Just after Manchester United's second goal at the Emirates on Saturday, the camera, as always, picked out Arsene Wenger.
He was fuming. It was the classic Wenger face of thunder as he muttered to himself, no doubt about the ghastly naivety of his team's defending.
The Gunners had conspired to leave Nacho Monreal in a 2 v 1 with Wayne Rooney and Angel Di Maria, resulting in the inevitable.
As Wenger fumed, it was hard to rationalise his perspective. We've seen this situation time and time again with Arsenal. The only constant in this pattern of fragility is him, but still his anger was palpable.
Worryingly, the situation was summed up with great clarity by co-owner Alisher Usmanov on CNBC, who said: "I know as you age it is more difficult, more challenging to accept one's mistakes.
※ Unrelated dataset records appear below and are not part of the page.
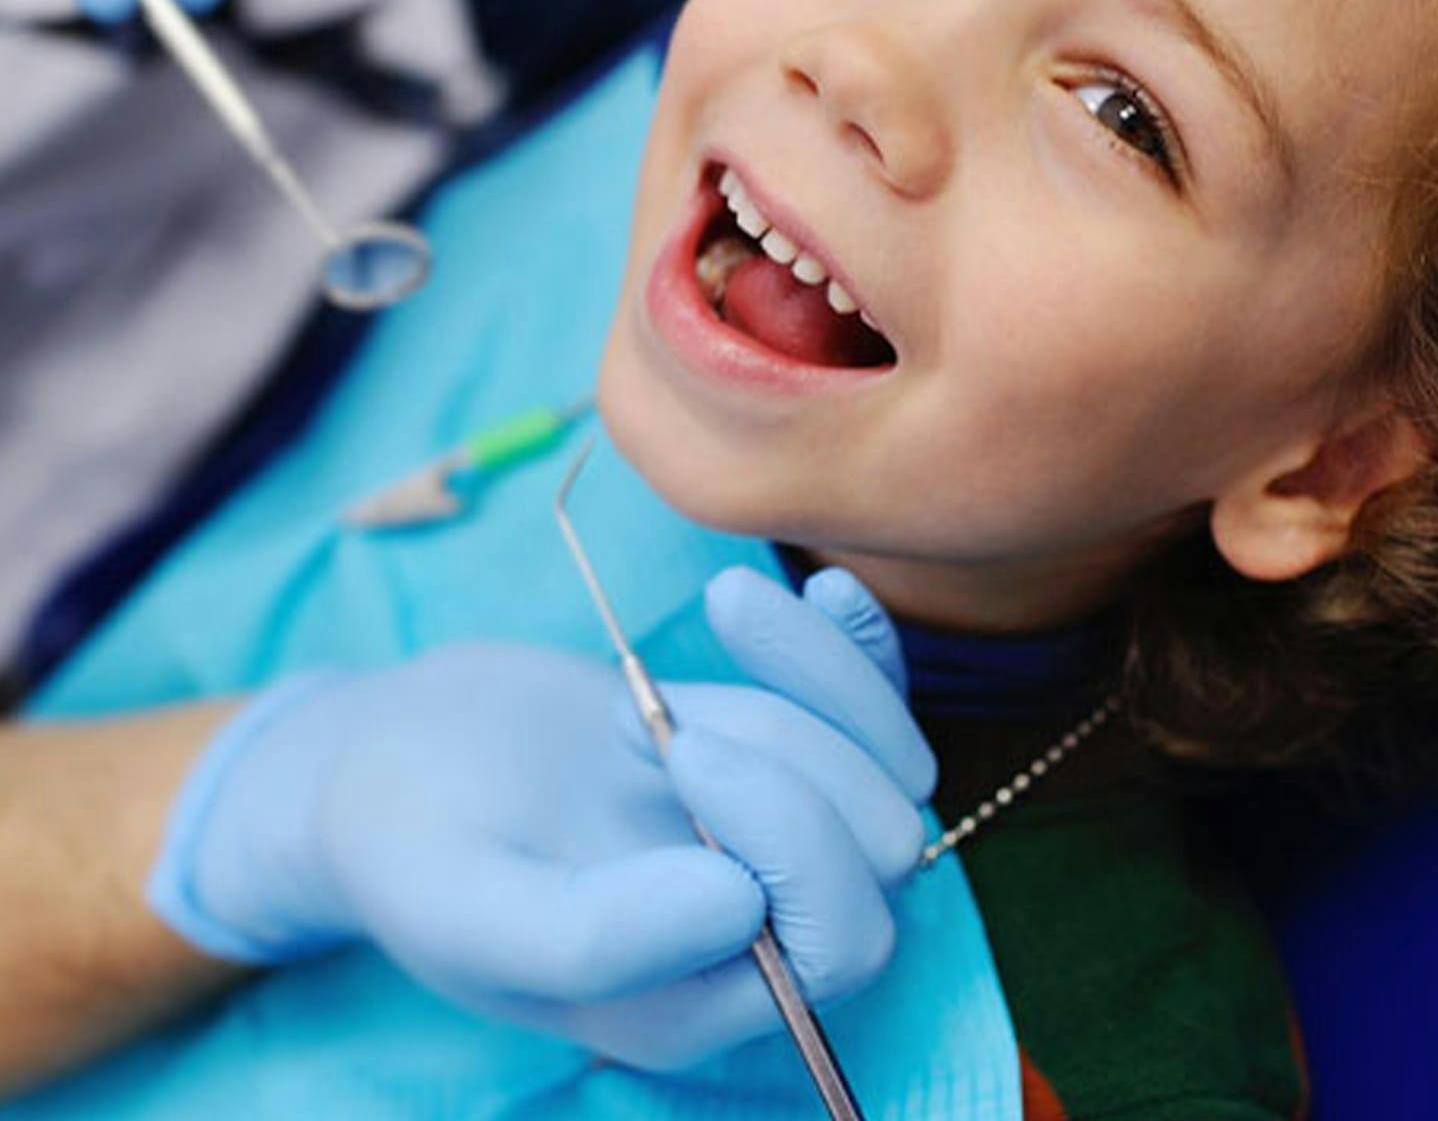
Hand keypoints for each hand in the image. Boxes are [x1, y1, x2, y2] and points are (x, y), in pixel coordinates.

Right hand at [155, 567, 936, 1070]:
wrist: (398, 761)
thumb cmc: (415, 850)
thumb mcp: (469, 908)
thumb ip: (593, 939)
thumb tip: (743, 907)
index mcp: (702, 1001)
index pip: (840, 940)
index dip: (795, 840)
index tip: (681, 747)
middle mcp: (764, 931)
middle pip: (883, 844)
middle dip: (792, 754)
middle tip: (650, 715)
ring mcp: (781, 835)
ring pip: (888, 761)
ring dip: (813, 678)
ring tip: (694, 643)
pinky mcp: (781, 750)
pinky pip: (876, 701)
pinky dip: (861, 642)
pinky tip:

Potential of the team is there, but there is no critical evaluation of mistakes and their admittance.
"Because not a single genius can retain its level when he does not admit own mistakes.
"Only when you admit your mistakes you rid of them. I wish this for my club. Nothing wrong, but we just repeat same results year by year."
Usmanov has a 30pc stake in the club, but no seat on the board, so it's hard to know what his comments mean for Wenger.
And perhaps he's simply trying to ride the wave increasing dissatisfaction all the way to the boardroom.
But it's starting to feel like the endgame for Wenger.
The startling part is that a man so brilliant, who built a glorious back four which propelled his Invincibles, can't seem to fix the blindingly obvious.